John W. R. Zisgen, New York City (Bigham, Englar, Jones & Houston), New York City, for libelants-appellees.

Before WATERMAN, MOORE and FRIENDLY, Circuit Judges.

FRIENDLY, Circuit Judge.

Mussolini's unprovoked attack on Greece on October 28, 1940, touched off a modern Odyssey whose legal consequences have occupied the courts in this circuit for more than twenty years; hopefully, this decision may end the epic.

Having taken on cargo at Izmir, Cavalla and Salonica, principally tobacco, the SS. Ioannis P. Goulandris docked at Piraeus on October 26, 1940, before her intended voyage to the United States via Gibraltar, a crossing ordinarily taking 25 to 28 days. Two days later, Italy attacked. The Ioannis was first requisitioned by the Greek Government for a short military mission. Transit of the Mediterranean having become impracticable, she was then directed by her government to proceed to the United States via Suez and the Cape of Good Hope. She sailed from Piraeus on November 10, 1940; she arrived in the United States in May, 1941, her cargo badly damaged during the long, hot voyage.

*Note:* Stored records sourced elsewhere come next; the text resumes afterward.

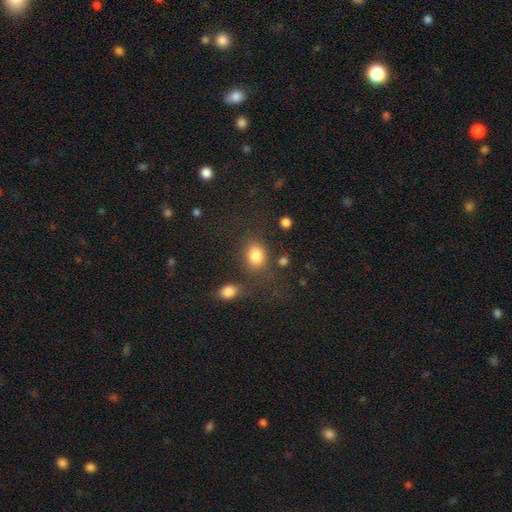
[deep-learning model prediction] The model was most divided on "how rounded": in between: 50%, round: 49%, cigar-shaped: 1%. More confident: smooth or featured — smooth (82%); merging — none (67%).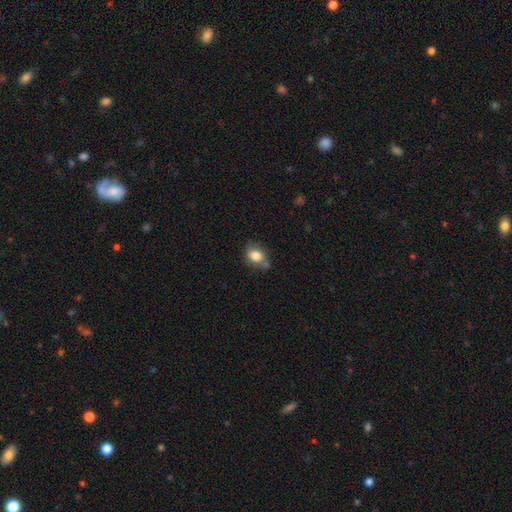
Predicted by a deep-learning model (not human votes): smooth 80%, featured or disk 11%, star or artifact 9%. Down the decision tree: how rounded — in between (60%); merging — none (56%).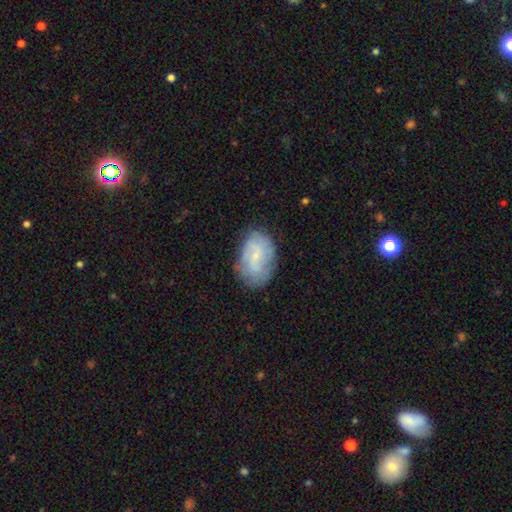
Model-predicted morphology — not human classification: Overall: featured or disk (50%; smooth 42%). Edge-on disk: no (96%). Merging: none (71%).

We have previously affirmed Chief Judge Ryan's dismissal, 173 F.Supp. 140, of large claims for damage to the tobacco, 281 F.2d 179 (2 Cir. 1960). The instant appeals relate to much smaller claims allowed by the judge in the same opinion, 173 F.Supp. at 179-180, for damage to a shipment of 308 cases and 7 barrels of a soft cheese known as "Kefalotyri" by libelant Lekas & Drivas, Inc. as consignor and consignee, and of 500 and 350 drums of olive oil, respectively, consigned to libelants Victor Cory Company and Pompeian Olive Oil Corporation.

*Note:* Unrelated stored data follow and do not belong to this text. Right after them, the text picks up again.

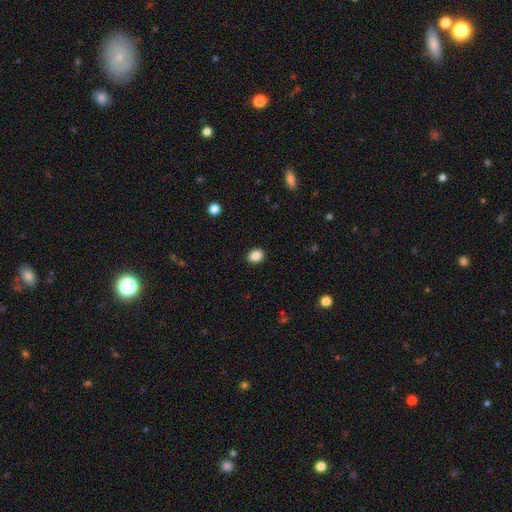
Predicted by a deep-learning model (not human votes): This appears to be a smooth galaxy with no disk features (87%) that is in between round and cigar-shaped (60%). Merging: none (90%).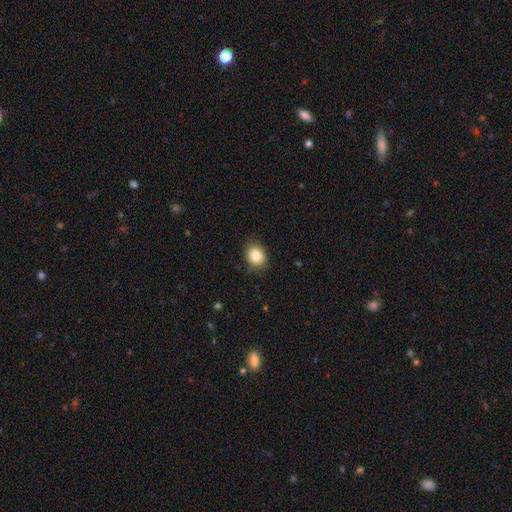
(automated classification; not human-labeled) A smooth galaxy with no disk features (84%) that is in between round and cigar-shaped (51%). Merging: none (86%).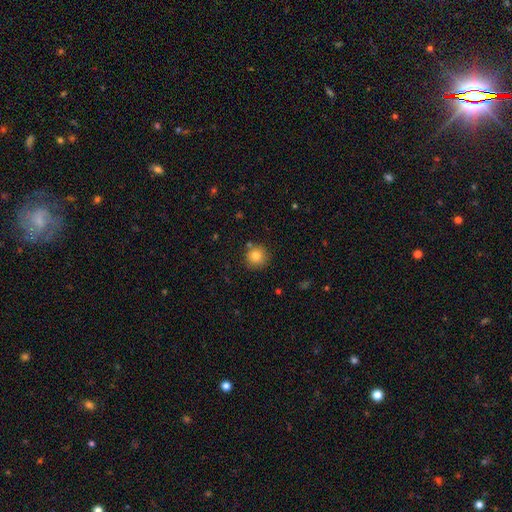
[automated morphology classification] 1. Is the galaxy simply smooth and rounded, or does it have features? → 82% smooth, 11% star or artifact, 7% featured or disk.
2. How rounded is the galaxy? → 94% round, 5% in between, 1% cigar-shaped.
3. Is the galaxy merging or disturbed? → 84% none, 9% minor disturbance, 4% merger, 3% major disturbance.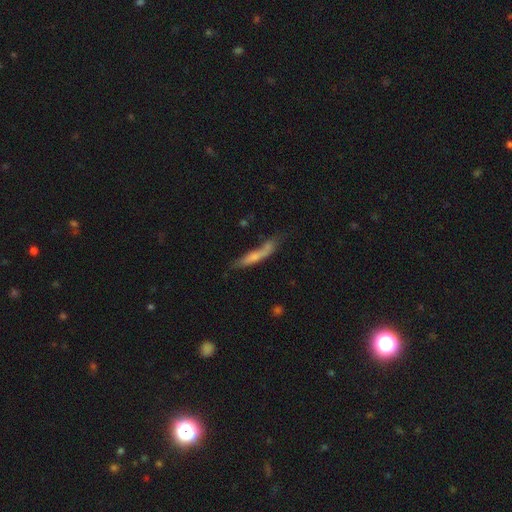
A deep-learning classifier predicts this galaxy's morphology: A smooth galaxy with no disk features (62%) that is cigar-shaped (86%).

Vote fractions:
- Smooth or featured? smooth: 62% / featured or disk: 31% / star or artifact: 8%
- How rounded? cigar-shaped: 86% / in between: 13% / round: 2%
- Merging? none: 45% / minor disturbance: 25% / merger: 17% / major disturbance: 13%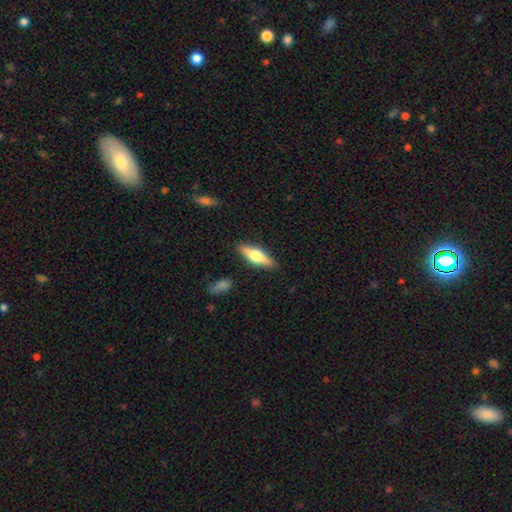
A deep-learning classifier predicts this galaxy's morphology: A smooth galaxy with no disk features (52%) that is in between round and cigar-shaped (49%). Merging: none (87%).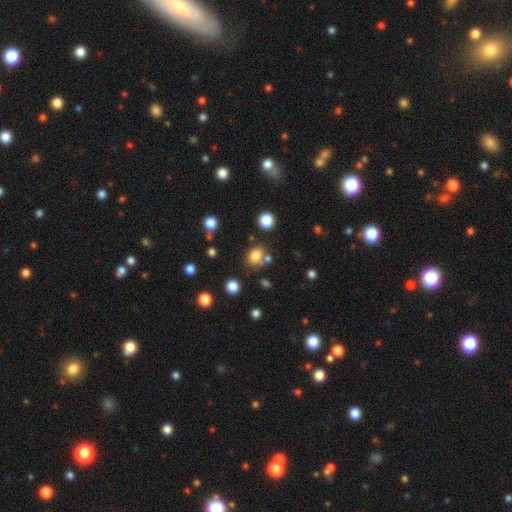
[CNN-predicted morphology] The model was most divided on "how rounded": in between: 53%, round: 46%, cigar-shaped: 1%. More confident: smooth or featured — smooth (79%); merging — none (65%).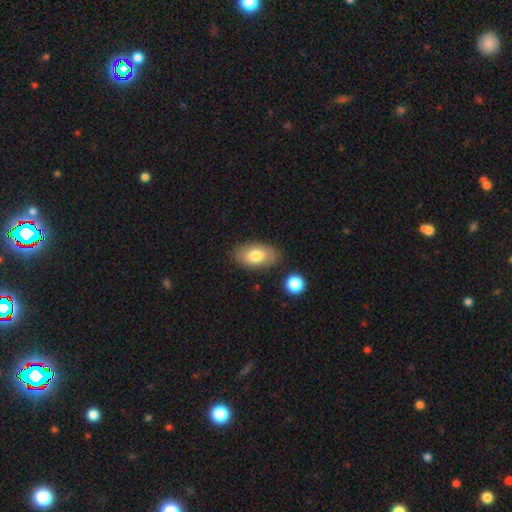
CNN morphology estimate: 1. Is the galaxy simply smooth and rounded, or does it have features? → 78% smooth, 15% featured or disk, 7% star or artifact.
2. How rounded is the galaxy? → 92% in between, 6% round, 2% cigar-shaped.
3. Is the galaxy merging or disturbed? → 80% none, 12% minor disturbance, 4% merger, 3% major disturbance.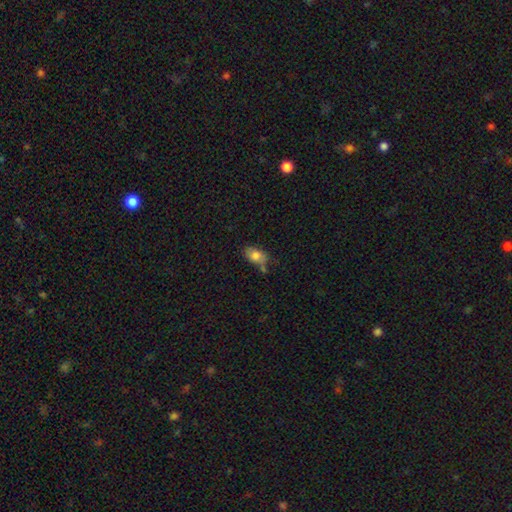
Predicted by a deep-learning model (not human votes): smooth 78%, featured or disk 14%, star or artifact 9%. Down the decision tree: how rounded — in between (86%); merging — none (52%).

The voyage took place under the difficulties expectable in wartime. The Greek Government had ordered the Ioannis to sail in convoy to Port Said and thereafter to follow the instructions of the British Admiralty; because these orders were confidential, the vessel was unable throughout the voyage to communicate directly with her owners, although communication by way of an intermediary in London did occur during stops in ports along the way. On December 14, the convoy the Ioannis had finally joined, after waiting 16 days at Port Said and three days at Great Bitter Lake, reached Aden. The Ioannis, drawing water uncontrollably through her stern gland and suffering severe vibrations in her tailshaft, dropped out for repairs. Due to the needs of the British Navy, drydock facilities were unavailable, so the tailshaft had to be drawn for inspection while the ship was afloat. To facilitate this, much cargo, including the cheese here in question, had to be removed and stored on lighters, where it was covered with tarpaulins; according to the agreed summary of the master's deposition, "There were no warehouse facilities at Aden where the cargo could be taken." By the uncontradicted deposition of the chief officer, the cheese had not begun to spoil when it was so removed. Wartime conditions caused the repairs, normally taking some three days, to require 35. The chief officer observed that, when the cheese was reloaded, it was spoiling — "it was leaking through the cases and barrels and had begun to develop a certain odor." Thereafter the Ioannis stopped in Durban for 13 days to take on bunkers and to make some condenser repairs; later, after a fire in the tobacco, she was at Barbados for 23 days. The Ioannis finally arrived at Norfolk on May 3, 1941, and in New York on May 8. A surveyor found the cheese to be "Melted with a terrible stench, and worthless"; it was subsequently sold for about a sixth of what its sound value would have been. Seventeen drums of the Cory shipment of olive oil and five of the Pompeian were cut and leaking; also, the latter was one drum short.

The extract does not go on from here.